In the work, “Shadow,” four giant 100 RMB notes (270cm x 540cm) are cut up into 27 parts. The work is overlaid with the word “comerchina” on all but two parts that have the shadowed image of Chairman Mao. This watermarked image is overlaid with the characters symbolizing the words of Mao’s great speeches: upholding, proletariat, class and dictatorship. Together the words mean, “Maintain dictatorship of the proletariat.” Like all Huang Rui’s works this piece is typical in that it is layered with several meanings and connotations dealing with both China’s past and present, the current art market and the use of words as imagery. As Bérénice Angremy states in the exhibition catalogue: “Here we recognize the artist’s humor—both acerbic and poetic; for Huang Rui text is image, an image of power whose persuasive force is multiplied in comparison to a traditional representation of portrayed power.”
Another series, entitled “Hall of Fame” is a collaborative work in that Huang Rui engaged the community by making an online appeal for people to send in advertising imagery.

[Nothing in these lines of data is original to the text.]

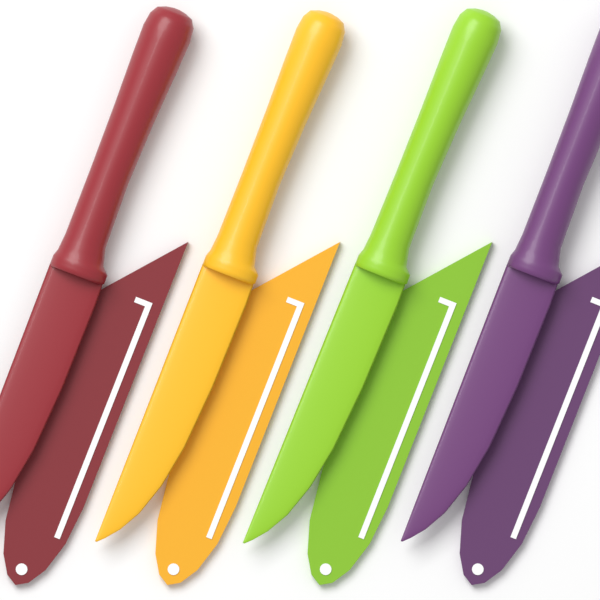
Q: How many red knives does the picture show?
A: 1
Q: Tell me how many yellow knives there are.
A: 1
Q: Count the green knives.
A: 1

He then selected 100 images that he used to collage a mobile phone keypad over the imagery of cars, cosmetics and luxury products. To accompany the RMB work, Huang Rui has composed this series of prints that look at the notion of commercialization. In 21st century China, the cellular telephone has become a ubiquitous necessity. Often a person will spend an obscene amount of money on a telephone in order to exude an aura of sophistication. The combination of advertisements with this symbol of wealth speaks for the materialistic turn society has taken.
The last piece is the game Comerchina that is a touch pad of the mobile phone placed on the floor. Children are invited to play the game, which has no beginning and no end in an infinite play of ‘hopscotch’ on the floor. Through the game, Huang Rui brings the notions of consumer conditioning that exists even in early ages.
Huang Rui is one of China’s most highly regarded artists, one of the founding members of the Stars Group of 1979 and a seminal figure of the Dashanzi Factory 798 Art District. Since co-organizing China’s first public art exhibition in Beijing in 1979, Huang Rui has sought to express art’s function as a reflection of society and its strength in addressing contemporary concerns.
Huang Rui’s works have been shown extensively in China and abroad. In addition to public performances in Japan, Beijing’s Dashanzi Art District and London, his work has been included in major exhibitions at the Louisiana Museum of Denmark, the Museo delle Mura in Rome, the 1st Guangzhou Triennial, and the Ullens Center for Contemporary Art Beijing.